Kommentar zum Wahljahr 2017 in Frankreich Neuanfang

Meinung | Paris · François Hollande kandidiert 2017 nicht mehr für das Amt des französischen Präsidenten. Auch wenn derzeit eine Wechselstimmung herrscht, von der der konservative Kandidat François Fillon am ehesten profitieren könnte, scheint noch alles offen.

 Frankreichs Staatspräsident François Hollande.

Frankreichs Staatspräsident François Hollande.

Foto: dpa

Das Wahljahr 2017, es wird in Frankreich bereits seit Langem erwartet. Denn kaum war 2012 mit François Hollande ein neuer Präsident gekürt, hatte er eigentlich schon wieder enttäuscht.

Schnell richtete sich die Hoffnung auf das nächste Votum, wuchs seither die Sehnsucht nach einem Neuanfang, ja sogar nach einer Art Messias, der das Land endlich von seinen Problemen befreit. Dass der Reformweg aber mühsam ist, musste Hollande erleben, der mehrmals aus Furcht vor dem Widerstand auf der Straße zurückruderte. Einige Projekte setzte er durch, doch insgesamt blieb er hinter den Erwartungen zurück.

Nur kurz währte die Phase des Wohlwollens gegenüber dem Sozialisten, den viele aus Abscheu gegen seinen Vorgänger Nicolas Sarkozy gewählt hatten. Genauso sahen viele in der nächsten Präsidentschaftswahl im kommenden Mai vor allem eine Chance, Hollande abzuwählen – doch mit der Entscheidung, gar nicht mehr anzutreten, beendete der Präsident diese negative Spirale.

Das Feld ist wieder frei für neue Bewerber, Ideen und Programme. Und auch wenn derzeit eine Wechselstimmung herrscht, von der der konservative Kandidat François Fillon am ehesten profitieren könnte, scheint noch alles offen. Auf ein Neues, Besseres?

Frankreich im moralischen Tief

Sicher ist das nicht. Nach Jahren der wirtschaftlichen Krise befindet sich Frankreich in einem moralischen Tief. Die Menschen haben nur wenig Vertrauen in die Politiker und Institutionen. Auch hinterließen die Terroranschläge der vergangenen zwei Jahre Spuren – in unsicheren Zeiten erwarten die Franzosen Schutz und Verantwortungsbewusstsein von ihren Lenkern. Zugleich sind sie bereit, beides nicht nur bei den traditionellen Parteien zu suchen. Diese haben in den Augen vieler enttäuscht und sogar versagt.

Mit dem politischen Quereinsteiger Emmanuel Macron taucht ein neuer Politiker-Typus auf, der sich mit erfrischender Dreistigkeit vom eingefahrenen System distanziert, das ihn selbst nach oben gebracht hat.

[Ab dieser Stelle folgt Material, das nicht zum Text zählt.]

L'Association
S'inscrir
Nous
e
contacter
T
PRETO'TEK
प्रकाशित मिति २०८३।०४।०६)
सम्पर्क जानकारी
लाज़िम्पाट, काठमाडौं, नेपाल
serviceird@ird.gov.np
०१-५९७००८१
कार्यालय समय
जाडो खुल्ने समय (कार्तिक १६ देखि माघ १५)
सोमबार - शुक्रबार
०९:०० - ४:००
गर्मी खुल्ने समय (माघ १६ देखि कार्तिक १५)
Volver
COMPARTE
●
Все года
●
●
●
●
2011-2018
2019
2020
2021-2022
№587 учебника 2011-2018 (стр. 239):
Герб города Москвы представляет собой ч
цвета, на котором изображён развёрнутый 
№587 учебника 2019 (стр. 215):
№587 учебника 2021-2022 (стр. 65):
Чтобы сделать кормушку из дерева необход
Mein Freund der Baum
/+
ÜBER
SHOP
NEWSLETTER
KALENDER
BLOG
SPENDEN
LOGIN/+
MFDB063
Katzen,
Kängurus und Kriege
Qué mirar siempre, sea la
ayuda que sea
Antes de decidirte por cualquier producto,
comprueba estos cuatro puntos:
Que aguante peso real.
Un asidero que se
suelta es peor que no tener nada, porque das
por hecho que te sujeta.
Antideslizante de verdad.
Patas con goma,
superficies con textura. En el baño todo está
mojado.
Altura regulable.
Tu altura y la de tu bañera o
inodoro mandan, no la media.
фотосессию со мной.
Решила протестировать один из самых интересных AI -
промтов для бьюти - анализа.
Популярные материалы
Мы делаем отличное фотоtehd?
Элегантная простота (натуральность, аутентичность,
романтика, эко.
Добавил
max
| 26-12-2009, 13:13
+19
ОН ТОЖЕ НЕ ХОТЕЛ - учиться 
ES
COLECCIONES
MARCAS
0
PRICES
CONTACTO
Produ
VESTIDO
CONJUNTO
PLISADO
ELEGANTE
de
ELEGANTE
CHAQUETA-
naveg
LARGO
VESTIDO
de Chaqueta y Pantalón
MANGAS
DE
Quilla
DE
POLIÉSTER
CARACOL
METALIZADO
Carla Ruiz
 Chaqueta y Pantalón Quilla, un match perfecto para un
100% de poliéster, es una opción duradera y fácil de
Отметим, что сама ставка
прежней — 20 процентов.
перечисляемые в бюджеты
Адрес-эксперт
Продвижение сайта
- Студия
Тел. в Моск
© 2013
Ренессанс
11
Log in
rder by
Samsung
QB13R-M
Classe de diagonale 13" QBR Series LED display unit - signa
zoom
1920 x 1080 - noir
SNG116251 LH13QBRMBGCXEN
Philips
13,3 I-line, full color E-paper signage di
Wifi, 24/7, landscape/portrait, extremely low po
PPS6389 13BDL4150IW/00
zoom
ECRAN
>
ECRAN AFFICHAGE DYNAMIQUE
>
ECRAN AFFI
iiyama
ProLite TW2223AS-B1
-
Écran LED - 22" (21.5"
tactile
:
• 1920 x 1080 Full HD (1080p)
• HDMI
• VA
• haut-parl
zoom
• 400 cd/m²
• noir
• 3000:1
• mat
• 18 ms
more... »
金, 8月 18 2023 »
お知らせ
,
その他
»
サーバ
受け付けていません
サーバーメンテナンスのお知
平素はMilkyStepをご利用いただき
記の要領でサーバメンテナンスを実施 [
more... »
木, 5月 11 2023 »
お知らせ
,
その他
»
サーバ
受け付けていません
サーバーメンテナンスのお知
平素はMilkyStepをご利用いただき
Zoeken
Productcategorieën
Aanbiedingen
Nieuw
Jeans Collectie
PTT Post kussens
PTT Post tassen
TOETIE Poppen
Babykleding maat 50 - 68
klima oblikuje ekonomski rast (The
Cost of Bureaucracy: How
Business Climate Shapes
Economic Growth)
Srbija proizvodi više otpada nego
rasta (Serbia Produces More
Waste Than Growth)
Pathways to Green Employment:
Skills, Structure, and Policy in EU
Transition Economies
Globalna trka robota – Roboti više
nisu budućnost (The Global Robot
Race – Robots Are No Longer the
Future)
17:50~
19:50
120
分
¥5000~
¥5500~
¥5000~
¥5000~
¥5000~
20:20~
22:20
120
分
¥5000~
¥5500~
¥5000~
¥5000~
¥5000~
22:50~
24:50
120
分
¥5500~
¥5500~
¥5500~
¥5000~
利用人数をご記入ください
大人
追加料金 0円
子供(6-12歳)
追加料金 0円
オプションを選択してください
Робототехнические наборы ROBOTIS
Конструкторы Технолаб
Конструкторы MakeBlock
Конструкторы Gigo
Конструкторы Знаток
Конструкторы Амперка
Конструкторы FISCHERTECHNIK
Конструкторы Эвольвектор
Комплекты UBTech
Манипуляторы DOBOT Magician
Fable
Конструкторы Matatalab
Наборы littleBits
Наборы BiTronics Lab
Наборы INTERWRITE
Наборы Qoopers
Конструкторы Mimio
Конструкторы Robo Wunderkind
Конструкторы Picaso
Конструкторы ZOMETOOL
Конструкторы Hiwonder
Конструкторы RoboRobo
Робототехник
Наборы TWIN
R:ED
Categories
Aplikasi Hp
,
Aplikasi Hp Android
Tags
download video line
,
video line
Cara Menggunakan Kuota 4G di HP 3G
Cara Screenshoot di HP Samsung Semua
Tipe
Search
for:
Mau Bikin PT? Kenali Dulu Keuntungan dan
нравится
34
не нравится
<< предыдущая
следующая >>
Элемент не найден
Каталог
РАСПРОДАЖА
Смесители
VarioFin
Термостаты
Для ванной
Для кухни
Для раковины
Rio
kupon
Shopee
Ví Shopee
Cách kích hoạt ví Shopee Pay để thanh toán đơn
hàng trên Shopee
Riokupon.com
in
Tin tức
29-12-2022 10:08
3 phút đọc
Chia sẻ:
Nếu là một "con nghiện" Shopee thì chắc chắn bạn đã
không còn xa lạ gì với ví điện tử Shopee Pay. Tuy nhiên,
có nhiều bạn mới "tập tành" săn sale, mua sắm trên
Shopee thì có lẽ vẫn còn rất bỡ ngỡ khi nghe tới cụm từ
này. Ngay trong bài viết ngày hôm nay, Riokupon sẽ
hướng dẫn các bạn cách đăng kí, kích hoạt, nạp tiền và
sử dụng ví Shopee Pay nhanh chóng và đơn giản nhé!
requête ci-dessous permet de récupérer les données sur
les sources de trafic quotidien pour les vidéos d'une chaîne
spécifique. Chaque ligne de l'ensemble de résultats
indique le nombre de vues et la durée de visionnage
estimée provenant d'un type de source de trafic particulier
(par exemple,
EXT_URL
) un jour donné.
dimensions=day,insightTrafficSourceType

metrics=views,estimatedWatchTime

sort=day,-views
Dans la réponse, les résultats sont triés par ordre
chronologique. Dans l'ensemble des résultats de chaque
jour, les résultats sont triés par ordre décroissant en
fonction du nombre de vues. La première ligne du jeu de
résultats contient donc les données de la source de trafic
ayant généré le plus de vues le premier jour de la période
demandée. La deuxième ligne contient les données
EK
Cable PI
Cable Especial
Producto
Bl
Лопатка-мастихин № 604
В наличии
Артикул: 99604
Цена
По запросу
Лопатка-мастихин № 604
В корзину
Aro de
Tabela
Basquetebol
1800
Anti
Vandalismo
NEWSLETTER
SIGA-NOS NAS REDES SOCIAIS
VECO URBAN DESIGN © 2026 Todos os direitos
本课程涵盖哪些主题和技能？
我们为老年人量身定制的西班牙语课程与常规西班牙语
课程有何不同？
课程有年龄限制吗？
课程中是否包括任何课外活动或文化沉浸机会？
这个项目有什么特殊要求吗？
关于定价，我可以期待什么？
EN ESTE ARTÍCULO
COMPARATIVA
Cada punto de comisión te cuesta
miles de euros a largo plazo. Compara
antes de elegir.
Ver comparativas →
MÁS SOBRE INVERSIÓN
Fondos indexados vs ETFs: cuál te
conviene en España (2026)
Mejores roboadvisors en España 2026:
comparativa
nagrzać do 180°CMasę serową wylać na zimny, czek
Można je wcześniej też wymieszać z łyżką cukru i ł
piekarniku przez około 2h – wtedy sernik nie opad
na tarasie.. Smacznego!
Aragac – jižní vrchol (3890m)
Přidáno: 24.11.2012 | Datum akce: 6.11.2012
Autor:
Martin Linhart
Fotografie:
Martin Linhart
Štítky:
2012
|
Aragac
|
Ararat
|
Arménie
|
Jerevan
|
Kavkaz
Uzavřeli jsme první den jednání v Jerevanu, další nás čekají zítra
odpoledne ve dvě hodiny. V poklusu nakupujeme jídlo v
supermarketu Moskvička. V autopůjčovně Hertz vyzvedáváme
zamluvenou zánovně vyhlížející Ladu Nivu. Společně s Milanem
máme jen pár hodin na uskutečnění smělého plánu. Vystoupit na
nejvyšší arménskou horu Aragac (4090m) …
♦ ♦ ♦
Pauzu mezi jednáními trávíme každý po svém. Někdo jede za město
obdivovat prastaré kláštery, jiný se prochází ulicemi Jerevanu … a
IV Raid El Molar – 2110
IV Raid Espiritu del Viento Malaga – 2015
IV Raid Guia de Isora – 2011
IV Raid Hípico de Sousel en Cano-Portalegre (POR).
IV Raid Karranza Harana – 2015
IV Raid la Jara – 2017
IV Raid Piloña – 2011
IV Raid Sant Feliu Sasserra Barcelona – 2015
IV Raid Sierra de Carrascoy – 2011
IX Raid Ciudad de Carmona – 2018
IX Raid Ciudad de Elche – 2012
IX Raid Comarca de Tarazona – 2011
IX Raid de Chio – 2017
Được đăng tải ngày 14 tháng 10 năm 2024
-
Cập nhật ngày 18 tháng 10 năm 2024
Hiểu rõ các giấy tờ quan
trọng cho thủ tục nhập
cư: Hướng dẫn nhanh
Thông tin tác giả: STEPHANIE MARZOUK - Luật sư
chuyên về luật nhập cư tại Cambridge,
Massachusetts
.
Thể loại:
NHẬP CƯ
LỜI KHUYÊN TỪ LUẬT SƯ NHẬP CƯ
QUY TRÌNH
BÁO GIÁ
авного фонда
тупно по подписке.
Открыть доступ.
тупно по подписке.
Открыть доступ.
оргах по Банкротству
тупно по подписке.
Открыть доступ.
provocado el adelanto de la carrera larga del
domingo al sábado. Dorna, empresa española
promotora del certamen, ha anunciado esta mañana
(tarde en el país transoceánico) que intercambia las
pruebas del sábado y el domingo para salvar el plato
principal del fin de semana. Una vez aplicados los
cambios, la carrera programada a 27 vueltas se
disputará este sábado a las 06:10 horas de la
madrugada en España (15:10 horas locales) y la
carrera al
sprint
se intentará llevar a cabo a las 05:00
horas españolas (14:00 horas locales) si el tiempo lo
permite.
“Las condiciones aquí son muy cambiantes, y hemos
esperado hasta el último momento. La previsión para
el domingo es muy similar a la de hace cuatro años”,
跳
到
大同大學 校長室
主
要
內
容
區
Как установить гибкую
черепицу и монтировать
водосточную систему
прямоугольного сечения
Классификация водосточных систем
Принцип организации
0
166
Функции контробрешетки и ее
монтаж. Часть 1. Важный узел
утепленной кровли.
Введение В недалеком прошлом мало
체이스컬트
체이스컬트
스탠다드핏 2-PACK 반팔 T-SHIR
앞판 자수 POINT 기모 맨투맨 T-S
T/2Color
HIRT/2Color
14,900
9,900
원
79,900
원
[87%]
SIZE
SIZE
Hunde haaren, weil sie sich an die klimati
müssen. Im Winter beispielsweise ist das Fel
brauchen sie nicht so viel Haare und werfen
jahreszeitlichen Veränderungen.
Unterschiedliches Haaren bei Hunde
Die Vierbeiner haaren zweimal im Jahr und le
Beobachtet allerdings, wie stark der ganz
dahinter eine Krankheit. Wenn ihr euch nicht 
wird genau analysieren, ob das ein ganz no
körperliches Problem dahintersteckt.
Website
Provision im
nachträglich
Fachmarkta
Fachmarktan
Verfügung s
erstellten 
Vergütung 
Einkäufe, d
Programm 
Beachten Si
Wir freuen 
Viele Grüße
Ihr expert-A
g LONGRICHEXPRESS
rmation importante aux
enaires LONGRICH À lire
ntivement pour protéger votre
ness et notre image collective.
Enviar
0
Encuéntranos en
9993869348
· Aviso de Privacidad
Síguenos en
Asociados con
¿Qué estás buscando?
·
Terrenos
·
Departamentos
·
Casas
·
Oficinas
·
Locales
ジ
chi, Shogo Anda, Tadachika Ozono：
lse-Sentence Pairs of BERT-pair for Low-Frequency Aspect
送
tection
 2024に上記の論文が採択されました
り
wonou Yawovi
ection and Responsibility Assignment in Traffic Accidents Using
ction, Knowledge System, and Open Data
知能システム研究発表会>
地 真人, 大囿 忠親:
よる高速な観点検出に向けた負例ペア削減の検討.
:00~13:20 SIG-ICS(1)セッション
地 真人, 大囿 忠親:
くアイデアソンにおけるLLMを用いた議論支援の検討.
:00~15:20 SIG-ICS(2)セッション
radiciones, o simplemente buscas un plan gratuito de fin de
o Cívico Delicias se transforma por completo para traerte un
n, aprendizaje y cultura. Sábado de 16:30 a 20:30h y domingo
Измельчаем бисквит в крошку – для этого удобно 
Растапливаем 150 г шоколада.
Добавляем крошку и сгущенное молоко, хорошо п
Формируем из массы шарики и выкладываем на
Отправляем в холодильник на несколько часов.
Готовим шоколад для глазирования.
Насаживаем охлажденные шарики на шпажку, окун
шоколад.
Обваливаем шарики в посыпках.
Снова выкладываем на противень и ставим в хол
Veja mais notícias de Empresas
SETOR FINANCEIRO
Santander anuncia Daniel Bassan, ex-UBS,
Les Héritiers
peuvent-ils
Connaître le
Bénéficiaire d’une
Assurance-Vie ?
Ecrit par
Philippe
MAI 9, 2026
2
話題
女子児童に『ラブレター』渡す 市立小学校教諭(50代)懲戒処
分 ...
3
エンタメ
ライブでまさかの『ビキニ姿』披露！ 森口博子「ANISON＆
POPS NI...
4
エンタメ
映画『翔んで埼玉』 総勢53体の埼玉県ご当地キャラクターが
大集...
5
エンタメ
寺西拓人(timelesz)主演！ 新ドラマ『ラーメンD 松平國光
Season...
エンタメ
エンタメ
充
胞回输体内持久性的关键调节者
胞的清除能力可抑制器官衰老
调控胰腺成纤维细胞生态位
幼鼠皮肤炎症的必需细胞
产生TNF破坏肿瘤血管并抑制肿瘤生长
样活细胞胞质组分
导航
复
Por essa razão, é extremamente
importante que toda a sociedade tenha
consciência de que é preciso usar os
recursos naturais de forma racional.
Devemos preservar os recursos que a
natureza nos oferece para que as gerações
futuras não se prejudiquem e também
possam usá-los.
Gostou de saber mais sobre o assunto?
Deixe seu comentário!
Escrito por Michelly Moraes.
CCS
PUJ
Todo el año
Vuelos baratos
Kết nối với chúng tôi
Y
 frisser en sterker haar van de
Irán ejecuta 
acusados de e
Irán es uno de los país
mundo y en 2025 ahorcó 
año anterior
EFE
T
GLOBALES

Der 39-jährige Ex-Banker verkörpert einen Neuanfang mit all seinen Versprechen, aber auch seinen Gefahren – fehlt es ihm nicht an Erfahrung und Glaubwürdigkeit? Ein Messias ist er sicherlich nicht.

Macrons optimistische und pro-europäische Programmatik steht wiederum dem Kurs der Rechtspopulistin, Globalisierungskritikerin und Europa-Skeptikerin Marine Le Pen gegenüber. Beide haben Erfolg, der sich aus dem Überdruss am Althergebrachten speist und das Ende einer alten Ära markiert – der Übermacht der bürgerlichen Volksparteien mit immer denselben Typen an der Spitze.

In welche Richtung aber die neue Ära geht, ob sie sich nach rückwärts oder nach vorwärts wendet, das entscheiden die französischen Wähler in wenigen Monaten. Deshalb wird 2017 auch für Frankreich ein Schlüsseljahr.